Redline's statements about the long chain molecules aligning and reducing the viscosity make a lot of sense. After all, viscosity improvers only make the oil act as a higher viscosity. The oil is still just a 10, 5 or 0 weight at heart. Under extreme load, whats not to make thes long chain polymers lay down flat, reducing the instantaneous film thickness. Nothing. A true 40 or 50 weight oil has molecules that aren't long chains, but rather large octagons or rectangles that would physically have to break down to reduce their viscosity and reduce the film thickness. I don't think this is a Syn vs. Dino issue, I think its more about the viscosity spread and amount of viscosity improvers. [Big Grin] Just my 2 cents.
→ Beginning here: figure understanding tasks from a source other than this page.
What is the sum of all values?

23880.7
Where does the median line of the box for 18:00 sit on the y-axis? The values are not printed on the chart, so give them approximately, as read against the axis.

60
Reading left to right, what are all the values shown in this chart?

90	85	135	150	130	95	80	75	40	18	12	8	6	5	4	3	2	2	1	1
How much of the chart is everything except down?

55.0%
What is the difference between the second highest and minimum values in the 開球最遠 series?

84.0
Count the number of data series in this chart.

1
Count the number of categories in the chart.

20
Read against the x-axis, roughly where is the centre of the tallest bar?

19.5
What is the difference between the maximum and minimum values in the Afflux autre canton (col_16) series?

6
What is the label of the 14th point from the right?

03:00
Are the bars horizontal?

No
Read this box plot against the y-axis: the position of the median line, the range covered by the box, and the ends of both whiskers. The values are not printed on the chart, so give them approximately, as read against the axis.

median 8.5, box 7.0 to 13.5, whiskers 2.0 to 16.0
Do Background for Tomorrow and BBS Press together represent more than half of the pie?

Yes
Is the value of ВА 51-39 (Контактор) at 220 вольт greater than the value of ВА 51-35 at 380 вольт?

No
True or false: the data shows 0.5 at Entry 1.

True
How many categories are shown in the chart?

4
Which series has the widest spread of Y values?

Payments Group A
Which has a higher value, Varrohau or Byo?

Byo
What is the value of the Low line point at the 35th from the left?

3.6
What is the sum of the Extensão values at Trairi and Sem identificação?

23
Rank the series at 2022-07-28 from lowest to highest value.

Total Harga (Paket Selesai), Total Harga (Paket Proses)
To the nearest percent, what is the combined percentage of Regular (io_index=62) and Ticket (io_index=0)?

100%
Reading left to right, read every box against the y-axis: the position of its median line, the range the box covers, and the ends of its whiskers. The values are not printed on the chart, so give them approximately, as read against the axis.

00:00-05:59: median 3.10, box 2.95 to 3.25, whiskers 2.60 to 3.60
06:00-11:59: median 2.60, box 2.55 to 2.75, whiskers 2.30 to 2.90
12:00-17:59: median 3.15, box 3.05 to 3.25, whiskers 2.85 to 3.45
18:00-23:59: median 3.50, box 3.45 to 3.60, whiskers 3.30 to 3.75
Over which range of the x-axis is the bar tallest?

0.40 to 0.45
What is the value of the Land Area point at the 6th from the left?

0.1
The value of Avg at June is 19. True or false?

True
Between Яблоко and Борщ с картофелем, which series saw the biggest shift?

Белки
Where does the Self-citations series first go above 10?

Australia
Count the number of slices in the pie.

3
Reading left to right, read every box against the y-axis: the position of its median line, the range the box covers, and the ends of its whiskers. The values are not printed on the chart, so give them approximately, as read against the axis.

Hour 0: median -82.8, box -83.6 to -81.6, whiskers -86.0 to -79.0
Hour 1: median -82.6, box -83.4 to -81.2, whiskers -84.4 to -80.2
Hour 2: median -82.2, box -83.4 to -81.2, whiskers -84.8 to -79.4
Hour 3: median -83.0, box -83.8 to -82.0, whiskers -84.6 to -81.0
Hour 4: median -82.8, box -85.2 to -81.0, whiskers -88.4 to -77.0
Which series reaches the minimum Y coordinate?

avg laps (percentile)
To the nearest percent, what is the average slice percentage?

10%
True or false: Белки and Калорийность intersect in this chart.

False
Originally posted by crashz: I don't think this is a Syn vs. Dino issue, I think its more about the viscosity spread and amount of viscosity improvers.
If it's a vis spread issue, that makes it a syn vs. dino issue because dino needs more VIs to make the same spread.
How does that translate to gear and transmission fluids when not one or the other base stock types have VI improvers? It is interesting that helicopter gear reduction transmissions can get away with a 5 cSt (ETO) ester based lubricant. Here is my question: Can gear lubes blended fron ester base stocks get away with using a lighter viscosity than mineral based lubes? If both types of lubricants were operated over a long period of time at a constant service temperature, would one have an advantage over the other in wear numbers? Do the esters require more or less additives to achieve say a GL-5 protection level than mineral based lubes? Are the esters in the automotive type applications equivalent to generation III aircraft turbo lubricants, just a higher cSt? Do these surface transportation ester lubricants have a higher natural mechanical load carrying capacity than mineral, PAO, or group III based lubricants, and therefore offer a longer service life, instead of being dependent on high levels of additives?